O debate em torno da PEC da Blindagem chega ao Senado Federal nesta quarta-feira (25), com forte resistência entre os parlamentares. O relator da proposta na Comissão de Constituição e Justiça (CCJ), senador Alessandro Vieira (MDB-SE), anunciou que recomendará a rejeição integral do texto, aprovado pela Câmara dos Deputados na última semana.
Segundo o parlamentar, a proposta cria privilégios injustificáveis. “Esse texto é um absurdo, um tapa na cara da sociedade, uma vez que quer criar uma blindagem para qualquer tipo de crime cometido por um parlamentar. Não faz nenhum sentido e só atende quem quer defender bandido”, afirmou.
A PEC estabelece que deputados e senadores só possam ser processados mediante autorização das respectivas Casas Legislativas. Também prevê que, em casos de prisão em flagrante por crime inafiançável, a manutenção da detenção seja decidida em votação secreta pelo plenário em até 24 horas. Na prática, especialistas avaliam que a medida dificulta investigações contra parlamentares.

Mesa:
presidente da CCJ, senador Otto Alencar (PSD-BA).

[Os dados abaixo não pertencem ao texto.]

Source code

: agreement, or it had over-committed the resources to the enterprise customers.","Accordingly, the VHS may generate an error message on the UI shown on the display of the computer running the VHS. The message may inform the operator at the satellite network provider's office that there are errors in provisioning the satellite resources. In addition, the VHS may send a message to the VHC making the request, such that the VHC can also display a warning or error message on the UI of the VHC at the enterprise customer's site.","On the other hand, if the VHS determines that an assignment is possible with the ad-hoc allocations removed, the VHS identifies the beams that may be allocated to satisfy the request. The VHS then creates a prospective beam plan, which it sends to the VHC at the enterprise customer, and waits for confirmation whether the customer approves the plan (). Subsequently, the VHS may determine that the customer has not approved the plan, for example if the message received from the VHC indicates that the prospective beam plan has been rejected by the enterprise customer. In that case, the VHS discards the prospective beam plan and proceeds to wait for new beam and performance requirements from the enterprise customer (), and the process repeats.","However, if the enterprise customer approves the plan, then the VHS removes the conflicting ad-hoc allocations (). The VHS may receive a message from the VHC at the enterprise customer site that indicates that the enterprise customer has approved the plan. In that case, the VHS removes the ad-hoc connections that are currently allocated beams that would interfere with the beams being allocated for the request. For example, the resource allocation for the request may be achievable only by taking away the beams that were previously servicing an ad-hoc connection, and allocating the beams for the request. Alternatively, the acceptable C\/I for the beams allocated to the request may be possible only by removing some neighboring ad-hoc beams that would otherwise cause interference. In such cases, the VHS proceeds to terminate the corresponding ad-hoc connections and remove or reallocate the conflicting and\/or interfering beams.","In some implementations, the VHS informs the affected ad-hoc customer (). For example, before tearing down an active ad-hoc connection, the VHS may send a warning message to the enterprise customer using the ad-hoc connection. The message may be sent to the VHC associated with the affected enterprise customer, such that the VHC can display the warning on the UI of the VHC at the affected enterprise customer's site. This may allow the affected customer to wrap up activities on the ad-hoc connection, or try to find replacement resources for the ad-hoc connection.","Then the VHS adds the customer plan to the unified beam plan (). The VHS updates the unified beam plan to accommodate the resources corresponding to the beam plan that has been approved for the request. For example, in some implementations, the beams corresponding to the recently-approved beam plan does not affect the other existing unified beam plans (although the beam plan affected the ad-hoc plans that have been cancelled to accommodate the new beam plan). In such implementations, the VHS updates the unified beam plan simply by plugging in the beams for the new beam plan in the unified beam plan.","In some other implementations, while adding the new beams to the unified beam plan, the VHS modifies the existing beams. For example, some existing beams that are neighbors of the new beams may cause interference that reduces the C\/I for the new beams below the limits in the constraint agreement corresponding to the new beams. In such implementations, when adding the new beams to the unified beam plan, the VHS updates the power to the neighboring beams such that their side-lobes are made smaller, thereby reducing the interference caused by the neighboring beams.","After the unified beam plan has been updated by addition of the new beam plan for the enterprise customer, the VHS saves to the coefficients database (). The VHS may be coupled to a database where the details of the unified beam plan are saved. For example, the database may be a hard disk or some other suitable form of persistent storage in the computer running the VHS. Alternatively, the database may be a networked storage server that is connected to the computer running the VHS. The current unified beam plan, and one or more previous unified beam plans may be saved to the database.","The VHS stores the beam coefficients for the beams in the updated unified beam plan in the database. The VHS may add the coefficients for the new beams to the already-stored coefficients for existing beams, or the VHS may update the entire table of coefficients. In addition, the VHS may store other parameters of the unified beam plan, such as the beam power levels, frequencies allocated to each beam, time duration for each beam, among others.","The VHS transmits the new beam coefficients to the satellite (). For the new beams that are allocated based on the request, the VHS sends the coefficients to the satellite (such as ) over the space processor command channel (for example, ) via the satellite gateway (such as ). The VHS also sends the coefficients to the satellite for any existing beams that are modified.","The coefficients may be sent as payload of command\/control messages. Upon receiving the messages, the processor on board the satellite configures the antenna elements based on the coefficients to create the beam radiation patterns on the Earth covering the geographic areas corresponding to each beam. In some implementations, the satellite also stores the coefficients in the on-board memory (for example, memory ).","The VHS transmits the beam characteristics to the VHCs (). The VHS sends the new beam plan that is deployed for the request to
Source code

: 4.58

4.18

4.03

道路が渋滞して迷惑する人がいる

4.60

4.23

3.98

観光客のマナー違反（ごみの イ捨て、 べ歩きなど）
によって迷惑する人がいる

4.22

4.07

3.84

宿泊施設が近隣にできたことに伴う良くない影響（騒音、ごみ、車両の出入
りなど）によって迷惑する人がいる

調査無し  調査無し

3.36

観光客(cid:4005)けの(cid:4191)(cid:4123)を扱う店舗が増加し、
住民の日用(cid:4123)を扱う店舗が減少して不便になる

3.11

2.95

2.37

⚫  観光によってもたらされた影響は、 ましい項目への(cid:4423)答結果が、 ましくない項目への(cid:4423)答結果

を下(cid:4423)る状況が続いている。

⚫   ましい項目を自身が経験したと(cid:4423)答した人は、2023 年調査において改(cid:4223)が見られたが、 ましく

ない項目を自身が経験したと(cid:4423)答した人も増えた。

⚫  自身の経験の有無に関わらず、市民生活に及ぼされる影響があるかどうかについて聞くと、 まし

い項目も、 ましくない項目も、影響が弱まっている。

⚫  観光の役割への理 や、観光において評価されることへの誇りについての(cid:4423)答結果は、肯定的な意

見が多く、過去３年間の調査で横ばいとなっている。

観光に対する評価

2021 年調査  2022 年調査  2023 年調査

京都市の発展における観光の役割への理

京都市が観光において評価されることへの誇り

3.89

Foto: Edilson Rodrigues/Agência Senado
O presidente da CCJ, Otto Alencar (PSD-BA), confirmou que o relatório será o primeiro item da pauta e reforçou que já recebeu apoio de dezenas de senadores para arquivar a proposta. “Já recebi apelo aqui de quatro dezenas de senadores que querem enterrar a PEC. Eu também quero. Desde o início eu disse que essa proposta tem que ser sepultada no Senado. Quando tantos senadores se manifestam assim, essa matéria não pode prosperar, até porque os gestores dela, os deputados, já estão arrependidos. Considero que essa matéria está completamente fora de sintonia com o povo brasileiro ”, declarou.
De acordo com levantamento interno, 17 dos 27 integrantes da CCJ já se posicionaram contra a PEC, o que reforça o cenário de rejeição.
A repercussão negativa também chegou às ruas: no último fim de semana, movimentos populares organizaram protestos em cidades como Brasília, São Paulo, Salvador e Rio de Janeiro pedindo o fim da tramitação da proposta.
Na Câmara, alguns deputados recuaram após o desgaste. A deputada Silvye Alves (União Brasil-GO) anunciou sua saída do partido alegando que votou sob pressão de ameaças. Já o deputado Merlong Solano (PT-PI) justificou que seu voto favorável visava destravar pautas de interesse público, como a isenção do Imposto de Renda e a taxação dos super-ricos.
Com resistência majoritária no Senado e forte reação popular, a tendência é que a PEC da Blindagem seja arquivada ainda na fase de análise pela CCJ.